* **Work item**: All pictures must be dropped, while the entries are given again word for word.

BEGIN Supplied data

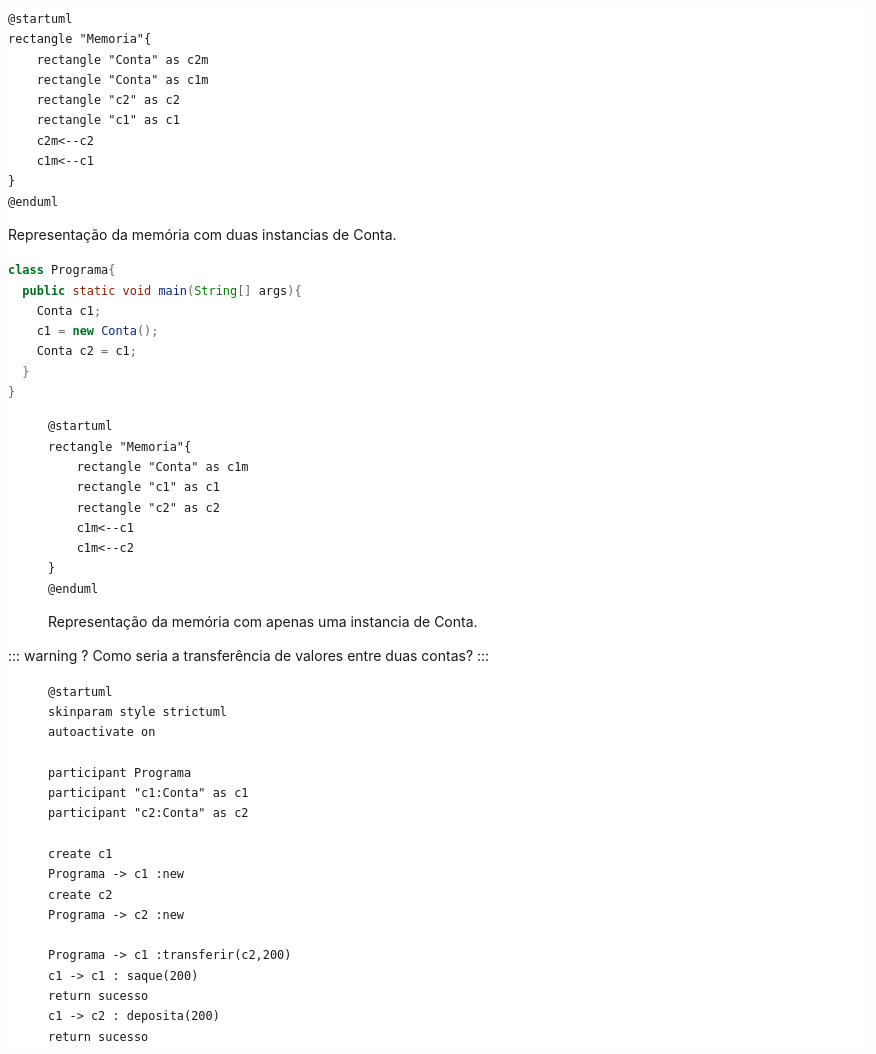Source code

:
 ```plantuml
@startuml
rectangle "Memoria"{
    rectangle "Conta" as c2m
    rectangle "Conta" as c1m
    rectangle "c2" as c2
    rectangle "c1" as c1
    c2m<--c2
    c1m<--c1
}
@enduml  
```

<figcaption> Representação da memória com duas instancias de Conta.</figcaption>
</figure>


```java
class Programa{
  public static void main(String[] args){
    Conta c1;
    c1 = new Conta();
    Conta c2 = c1;    
  }
}
```

<figure>

```plantuml
@startuml
rectangle "Memoria"{
    rectangle "Conta" as c1m
    rectangle "c1" as c1
    rectangle "c2" as c2
    c1m<--c1
    c1m<--c2
}
@enduml
```

<figcaption> Representação da memória com apenas uma instancia de Conta.</figcaption>
</figure>

::: warning ?
Como seria a transferência de valores entre duas contas?
:::

<figure>

```plantuml
@startuml
skinparam style strictuml
autoactivate on

participant Programa
participant "c1:Conta" as c1
participant "c2:Conta" as c2

create c1
Programa -> c1 :new
create c2
Programa -> c2 :new

Programa -> c1 :transferir(c2,200)
c1 -> c1 : saque(200)
return sucesso
c1 -> c2 : deposita(200)
return sucesso
```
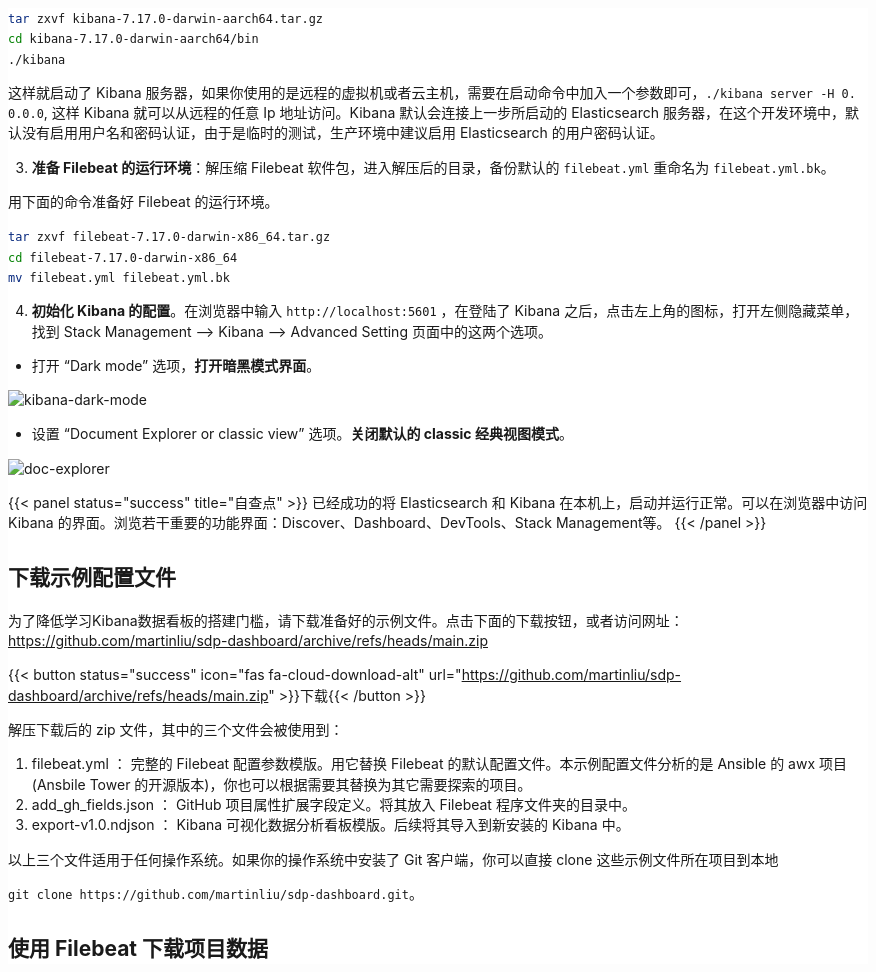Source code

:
 ```sh
tar zxvf kibana-7.17.0-darwin-aarch64.tar.gz
cd kibana-7.17.0-darwin-aarch64/bin
./kibana
```

这样就启动了 Kibana 服务器，如果你使用的是远程的虚拟机或者云主机，需要在启动命令中加入一个参数即可，`./kibana server -H 0.0.0.0`, 这样 Kibana 就可以从远程的任意 Ip 地址访问。Kibana 默认会连接上一步所启动的 Elasticsearch 服务器，在这个开发环境中，默认没有启用用户名和密码认证，由于是临时的测试，生产环境中建议启用 Elasticsearch 的用户密码认证。

3. **准备 Filebeat 的运行环境**：解压缩 Filebeat 软件包，进入解压后的目录，备份默认的 `filebeat.yml` 重命名为 `filebeat.yml.bk`。

用下面的命令准备好 Filebeat 的运行环境。

```sh
tar zxvf filebeat-7.17.0-darwin-x86_64.tar.gz
cd filebeat-7.17.0-darwin-x86_64
mv filebeat.yml filebeat.yml.bk
```

4. **初始化 Kibana 的配置**。在浏览器中输入 `http://localhost:5601` ，在登陆了 Kibana 之后，点击左上角的图标，打开左侧隐藏菜单，找到 Stack Management --> Kibana --> Advanced Setting 页面中的这两个选项。

* 打开 “Dark mode” 选项，**打开暗黑模式界面**。

![kibana-dark-mode](/images/kibana-dark-mode.png)

* 设置 “Document Explorer or classic view” 选项。**关闭默认的 classic 经典视图模式**。

![doc-explorer](/images/doc-explorer.png)

{{< panel status="success" title="自查点" >}}
已经成功的将 Elasticsearch 和 Kibana 在本机上，启动并运行正常。可以在浏览器中访问 Kibana 的界面。浏览若干重要的功能界面：Discover、Dashboard、DevTools、Stack Management等。
{{< /panel >}}

## 下载示例配置文件

为了降低学习Kibana数据看板的搭建门槛，请下载准备好的示例文件。点击下面的下载按钮，或者访问网址：<https://github.com/martinliu/sdp-dashboard/archive/refs/heads/main.zip>

{{< button status="success" icon="fas fa-cloud-download-alt" url="https://github.com/martinliu/sdp-dashboard/archive/refs/heads/main.zip" >}}下载{{< /button >}}

解压下载后的 zip 文件，其中的三个文件会被使用到：

1. filebeat.yml ： 完整的 Filebeat 配置参数模版。用它替换 Filebeat 的默认配置文件。本示例配置文件分析的是 Ansible 的 awx 项目 (Ansbile Tower 的开源版本)，你也可以根据需要其替换为其它需要探索的项目。
2. add_gh_fields.json ： GitHub 项目属性扩展字段定义。将其放入 Filebeat 程序文件夹的目录中。
3. export-v1.0.ndjson ： Kibana 可视化数据分析看板模版。后续将其导入到新安装的 Kibana 中。

以上三个文件适用于任何操作系统。如果你的操作系统中安装了 Git 客户端，你可以直接 clone 这些示例文件所在项目到本地 

`git clone https://github.com/martinliu/sdp-dashboard.git`。

## 使用 Filebeat 下载项目数据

END Supplied data

* **Answer to this problem**:
Source code

:
 ```plantuml
@startuml
rectangle "Memoria"{
    rectangle "Conta" as c2m
    rectangle "Conta" as c1m
    rectangle "c2" as c2
    rectangle "c1" as c1
    c2m<--c2
    c1m<--c1
}
@enduml  
```

<figcaption> Representação da memória com duas instancias de Conta.</figcaption>
</figure>


```java
class Programa{
  public static void main(String[] args){
    Conta c1;
    c1 = new Conta();
    Conta c2 = c1;    
  }
}
```

<figure>

```plantuml
@startuml
rectangle "Memoria"{
    rectangle "Conta" as c1m
    rectangle "c1" as c1
    rectangle "c2" as c2
    c1m<--c1
    c1m<--c2
}
@enduml
```

<figcaption> Representação da memória com apenas uma instancia de Conta.</figcaption>
</figure>

::: warning ?
Como seria a transferência de valores entre duas contas?
:::

<figure>

```plantuml
@startuml
skinparam style strictuml
autoactivate on

participant Programa
participant "c1:Conta" as c1
participant "c2:Conta" as c2

create c1
Programa -> c1 :new
create c2
Programa -> c2 :new

Programa -> c1 :transferir(c2,200)
c1 -> c1 : saque(200)
return sucesso
c1 -> c2 : deposita(200)
return sucesso
```
Source code

:
 ```sh
tar zxvf kibana-7.17.0-darwin-aarch64.tar.gz
cd kibana-7.17.0-darwin-aarch64/bin
./kibana
```

这样就启动了 Kibana 服务器，如果你使用的是远程的虚拟机或者云主机，需要在启动命令中加入一个参数即可，`./kibana server -H 0.0.0.0`, 这样 Kibana 就可以从远程的任意 Ip 地址访问。Kibana 默认会连接上一步所启动的 Elasticsearch 服务器，在这个开发环境中，默认没有启用用户名和密码认证，由于是临时的测试，生产环境中建议启用 Elasticsearch 的用户密码认证。

3. **准备 Filebeat 的运行环境**：解压缩 Filebeat 软件包，进入解压后的目录，备份默认的 `filebeat.yml` 重命名为 `filebeat.yml.bk`。

用下面的命令准备好 Filebeat 的运行环境。

```sh
tar zxvf filebeat-7.17.0-darwin-x86_64.tar.gz
cd filebeat-7.17.0-darwin-x86_64
mv filebeat.yml filebeat.yml.bk
```

4. **初始化 Kibana 的配置**。在浏览器中输入 `http://localhost:5601` ，在登陆了 Kibana 之后，点击左上角的图标，打开左侧隐藏菜单，找到 Stack Management --> Kibana --> Advanced Setting 页面中的这两个选项。

* 打开 “Dark mode” 选项，**打开暗黑模式界面**。

![kibana-dark-mode](/images/kibana-dark-mode.png)

* 设置 “Document Explorer or classic view” 选项。**关闭默认的 classic 经典视图模式**。

![doc-explorer](/images/doc-explorer.png)

{{< panel status="success" title="自查点" >}}
已经成功的将 Elasticsearch 和 Kibana 在本机上，启动并运行正常。可以在浏览器中访问 Kibana 的界面。浏览若干重要的功能界面：Discover、Dashboard、DevTools、Stack Management等。
{{< /panel >}}

## 下载示例配置文件

为了降低学习Kibana数据看板的搭建门槛，请下载准备好的示例文件。点击下面的下载按钮，或者访问网址：<https://github.com/martinliu/sdp-dashboard/archive/refs/heads/main.zip>

{{< button status="success" icon="fas fa-cloud-download-alt" url="https://github.com/martinliu/sdp-dashboard/archive/refs/heads/main.zip" >}}下载{{< /button >}}

解压下载后的 zip 文件，其中的三个文件会被使用到：

1. filebeat.yml ： 完整的 Filebeat 配置参数模版。用它替换 Filebeat 的默认配置文件。本示例配置文件分析的是 Ansible 的 awx 项目 (Ansbile Tower 的开源版本)，你也可以根据需要其替换为其它需要探索的项目。
2. add_gh_fields.json ： GitHub 项目属性扩展字段定义。将其放入 Filebeat 程序文件夹的目录中。
3. export-v1.0.ndjson ： Kibana 可视化数据分析看板模版。后续将其导入到新安装的 Kibana 中。

以上三个文件适用于任何操作系统。如果你的操作系统中安装了 Git 客户端，你可以直接 clone 这些示例文件所在项目到本地 

`git clone https://github.com/martinliu/sdp-dashboard.git`。

## 使用 Filebeat 下载项目数据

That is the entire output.